Basically, this is my input;
"a ~ b c d*e !r x"
"a ~ b c"
"a ~ b c d1 !r y",
"a ~ b c D !r z",
"a~b c d*e!r z"
and would desire this as my result;
"b c d*e"
"b c"
"b c d1"
"b c D"
"b c d*e"
The input represents (mixed) models that are built up of three groups, i.e. the dependent part (~
) the fixed part and the random part (!r
). I thought with capture groups it would be easy enough (example). The difficulty is the random part which is not always present.
I tried different things as you can see below and of course it possible to do this in two steps. However, I desire a (robust) regex one-liner - I feel that should be possible. I employed these different sources as well for inspiration; non-capturing groups, string replacing and string removal.
library(stringr)
txt <- c("a ~ b c d*e !r x",
"a ~ b c",
"a ~ b c d1 !r y",
"a ~ b c D !r z",
"a~b c d*e!r z")
# Different tries with capture groups
str_replace(txt, "^.*~ (.*) !r.*$", "\\1")

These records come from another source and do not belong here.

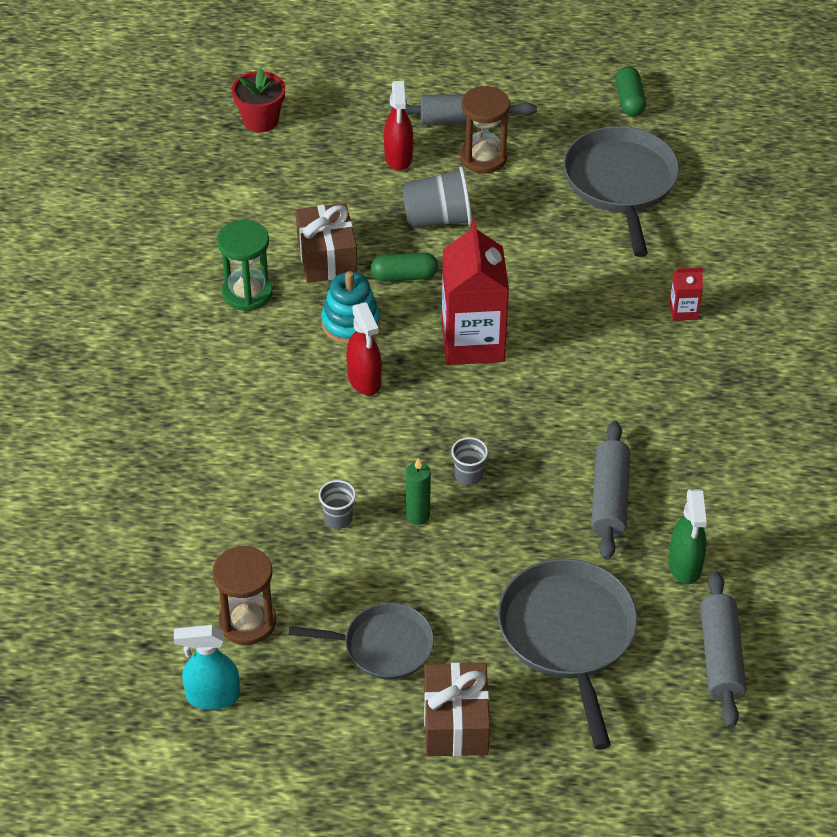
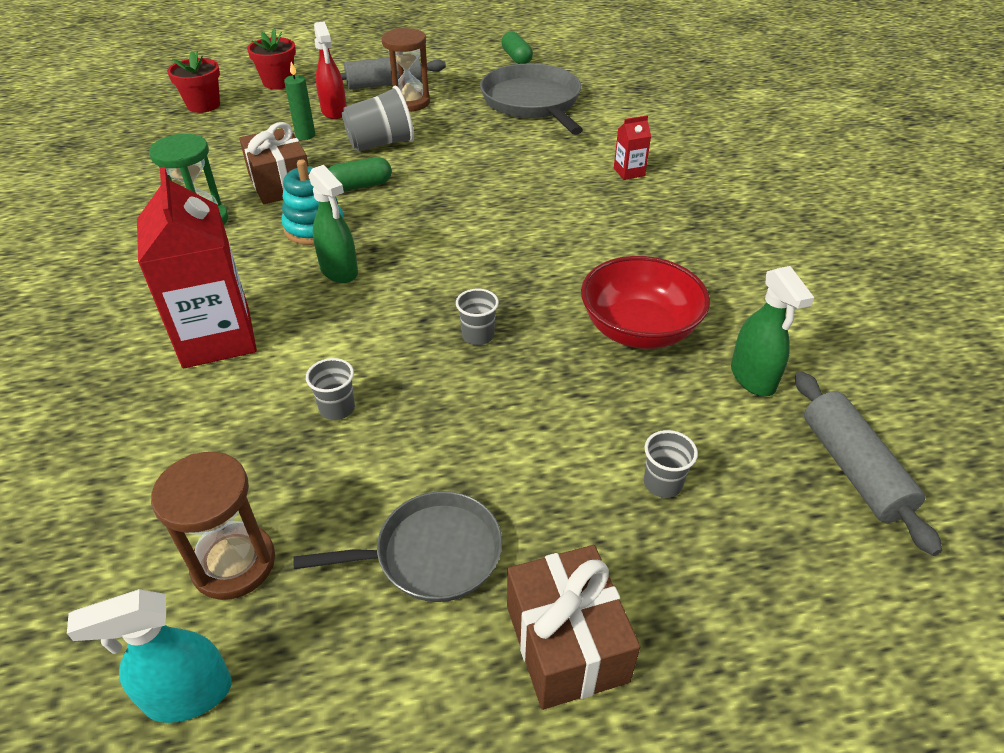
camera: 15 degrees left, 5 degrees down
red spray bottle [346,302,382,395] -> green spray bottle [309,165,358,283]
green candle [406,458,431,525] -> green candle moved to [284,62,315,140]
red carton [442,220,509,365] -> red carton moved to [137,167,257,368]
grey pan [498,558,638,750] -> grey cup [644,430,698,498]
grey rolling pin [591,421,630,560] -> red bowl [581,256,710,349]
none -> red flower pot [247,28,296,89]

> [1] "b c d*e" "a ~ b c" "b c d1" "b c D"
> [5] "a~b c d*e!r z"
str_replace(txt, "^(.*~ )(.*)( !r.*)$", "\\2")
> [1] "b c d*e" "a ~ b c" "b c d1" "b c D"
> [5] "a~b c d*e!r z"
str_replace(txt, "^(.*~)(.*)(!r.*|\n)$", "\\1\\2")

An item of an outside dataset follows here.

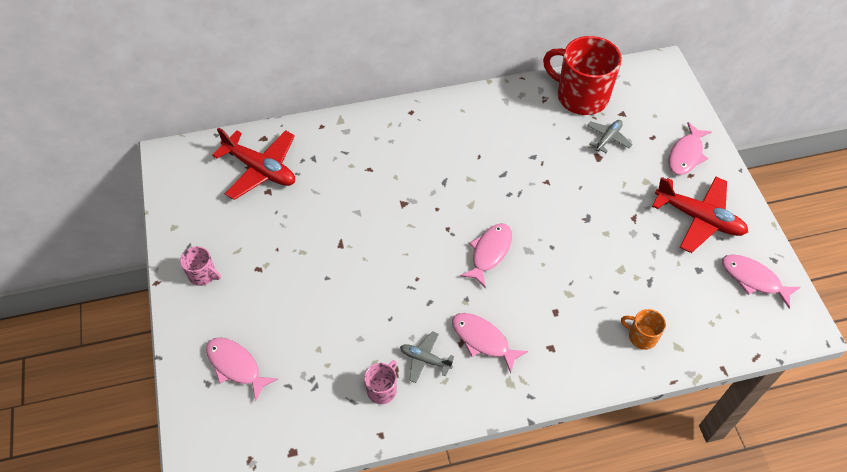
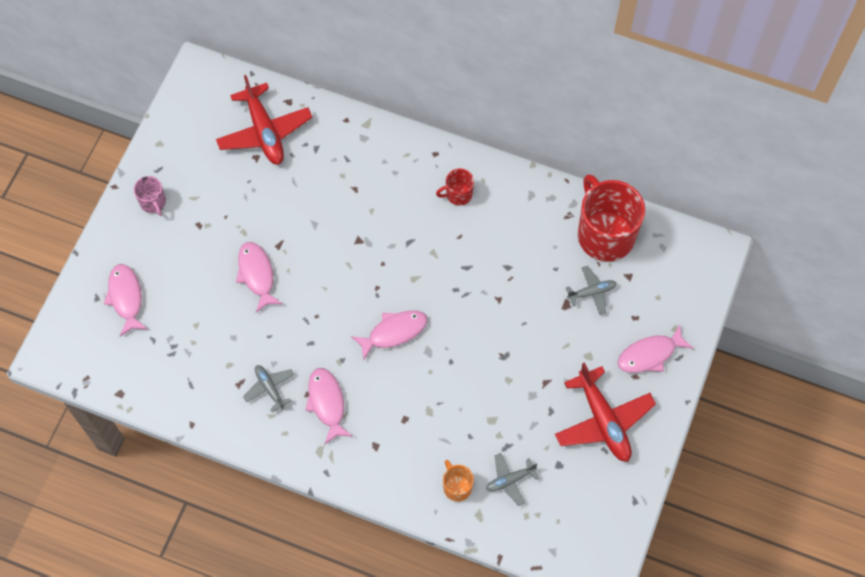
camera: 35 degrees right, 10 degrees up
pink mug [364,360,397,404] -> none
pink fish [722,255,800,308] -> pink fish moved to [236,242,283,313]
none -> red mug [436,169,474,206]
none -> grey plane [486,453,539,506]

> [1] "a ~ b c d*e " "a ~ b c" "a ~ b c d1 " "a ~ b c D "
> [5] "a~b c d*e"
str_replace(txt, "^(.*) ~ (.*)!r.*($)", "\\2")

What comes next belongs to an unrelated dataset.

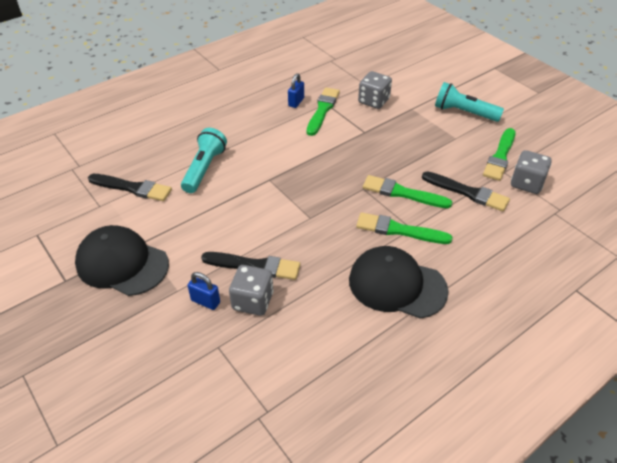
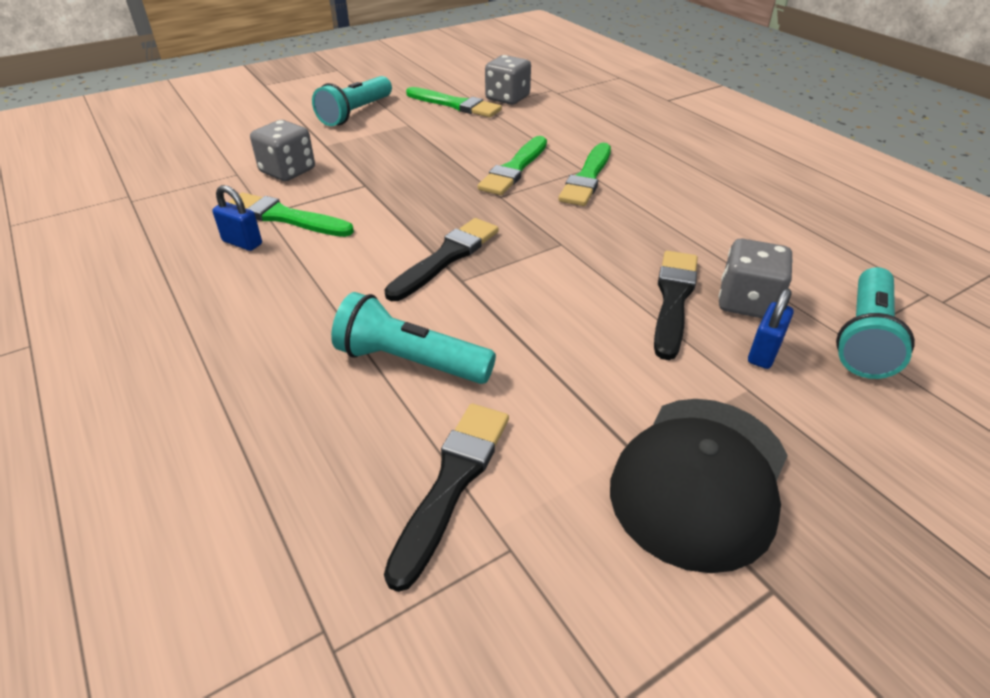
camera: 85 degrees left, 5 degrees down
black cap [349,246,449,319] -> none
black brush [422,171,510,212] -> black brush moved to [384,218,499,301]
none -> turquoise flashlight [836,267,915,379]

> [1] "b c d*e " "a ~ b c" "b c d1 " "b c D "
> [5] "a~b c d*e!r z"
str_replace(txt, "^.* ~ (.*)(!r.*|\n)$", "\\1")
> [1] "b c d*e " "a ~ b c" "b c d1 " "b c D "
> [5] "a~b c d*e!r z"
# Multiple steps
step1 <- str_replace(txt, "^.*~\\s*", "")
step2 <- str_replace(step1, "\\s*!r.*$", "")
step2
> "b c d*e" "b c" "b c d1" "b c D" "b c d*e"
EDIT: After posting I kept playing around and found something that worked for my particular case.
# My (probably non-robust) solution/monstrosity
str_replace(txt, "(^.*~\\s*(.*)\\s*!r.*$|^.*~\\s*(.*)$)", "\\2\\3")
> "b c d*e " "b c" "b c d1 " "b c D " "b c d*e"